- Born: Levi Mills Tillemann-Dick 1981 or 1982 (age 44–45) Denver, Colorado, U.S.
- Education: Regis University Yale University (BA) Johns Hopkins University (MA, PhD)
- Occupations: Author, businessman
- Employer: New America Foundation

= Levi Tillemann =

American businessman, academic, and author (born 1981)

Levi Mills Tillemann-Dick (born November 25, 1981) is an American businessman, academic, and author. Currently managing partner at Valence Strategic, LLC and a fellow at the New America Foundation, he is also the author of the 2015 book, The Great Race: The Global Quest For The Car Of The Future (Simon and Schuster). Levi was also the lead author of the report Revolution Now, which he published while working in President Barack Obama's Department of Energy. He was an unsuccessful candidate in the Democratic primary in the 2018 election in .

==Early life and education==
Tillemann's father, Timber Dick, was a businessman, inventor, and administrator at the University of Denver's School of Engineering and Computer Sciences. Timber, who was the son of Colorado's first female lieutenant governor, Nancy Dick, died from burn wounds following a 2008 automobile accident.

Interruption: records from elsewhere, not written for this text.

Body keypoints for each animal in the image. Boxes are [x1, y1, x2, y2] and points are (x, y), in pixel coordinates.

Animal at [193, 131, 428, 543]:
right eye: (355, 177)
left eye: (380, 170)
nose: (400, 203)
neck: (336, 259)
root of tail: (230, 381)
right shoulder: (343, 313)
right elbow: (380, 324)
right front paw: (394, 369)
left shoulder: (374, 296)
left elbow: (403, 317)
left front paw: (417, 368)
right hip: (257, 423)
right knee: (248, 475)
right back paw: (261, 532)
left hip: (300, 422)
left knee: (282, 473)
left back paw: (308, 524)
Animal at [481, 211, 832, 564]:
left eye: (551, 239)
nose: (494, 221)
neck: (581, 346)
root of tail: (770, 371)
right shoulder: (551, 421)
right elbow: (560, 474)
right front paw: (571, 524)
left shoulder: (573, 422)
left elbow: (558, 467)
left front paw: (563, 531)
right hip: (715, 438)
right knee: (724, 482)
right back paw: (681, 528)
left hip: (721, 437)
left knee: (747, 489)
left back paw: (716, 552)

Levi, with his brothers Corban and Tomicah, accepted the NASA "Create the Future" award for their work with their father on an ultra high-efficiency engine.

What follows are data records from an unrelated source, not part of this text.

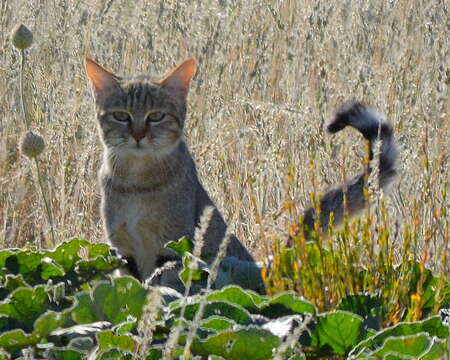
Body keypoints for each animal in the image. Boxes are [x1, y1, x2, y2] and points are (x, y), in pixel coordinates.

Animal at [84, 57, 398, 286]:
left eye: (156, 116)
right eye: (121, 116)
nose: (138, 135)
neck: (137, 183)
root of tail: (265, 269)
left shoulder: (172, 247)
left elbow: (158, 285)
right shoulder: (123, 250)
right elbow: (134, 287)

Tillemann's mother, Annette, is a Jewish convert to Mormonism and daughter of Tom Lantos. While serving on a mission, Levi left the faith when he was unable to reconcile the logical and liberal outlook his parents had instilled in him with perceived inconsistencies in church doctrine.

At fifteen, Tillemann started college at Regis University, transferring to Yale University at 16 where he graduated with honors. He then earned a PhD from Johns Hopkins University's School of Advanced International Studies in Japan and China studies. He speaks Chinese, Spanish, Portuguese and Japanese.

==Career==
While in graduate school, Tillemann served as a researcher for Pulitzer Prize-winning economic writer Daniel Yergin. and, with his brother Corban, continued his father's efforts to develop radical new engine design that is much more efficient than a traditional internal combustion engine. In 2009, their startup, IRIS engines, won a $100,000 investment prize from venture firm Draper Fisher Jurvetson. The IRIS Engine also won numerous other awards, including in NASA's annual "Create the Future" design competition, ConocoPhillips' Energy Prize competition, and several university sponsored competitions.

The engine uses the walls of the chamber as a working surface, rather than the floor of the chamber, and in turn increases its working surface area from about 25% to more than 70%. Levi holds multiple U.S. and international patents for the IRIS design.

He served as a Special Advisor for Policy and International Affairs at the Department of Energy and chaired the Department's Autonomous and Connected Vehicles Energy Working Group. His is currently a Jeff and Cal Leonard Fellow at the New America Foundation and Managing Partner at Valence Strategic, LLC.

=== The Great Race: The Global Quest For The Car Of The Future ===
Tillemann's book, published in 2015 by Simon & Schuster, explains the $2 trillion global automotive industry and the competition between the U.S., Japan, and China to create the next generation of automobiles. He argues that strategic government policy plays a critical role in car development.

==2018 U.S. House campaign==
In May 2017, Tillemann announced the formation of an exploratory committee and the beginning of a listening tour to examine the feasibility of a congressional bid in . After a six-week listening tour, he officially announced his candidacy.

Tillemann was endorsed by state senator and speaker pro-tempore Rhonda Fields as well as the Denver chapter of the Progressive Democrats of America.

In April 2018, it emerged that Congressman Steny Hoyer and the Democratic Congressional Campaign Committee were supporting Tillemann's opponent, lawyer Jason Crow. In a recorded conversation, Hoyer urged Tillemann to drop out of the race. Hoyer acknowledged that the DCCC had already identified Crow as their choice candidate and discouraged a candid discussion about his weaknesses. Crow went on to win the primary and defeat Republican incumbent Mike Coffman in the general election.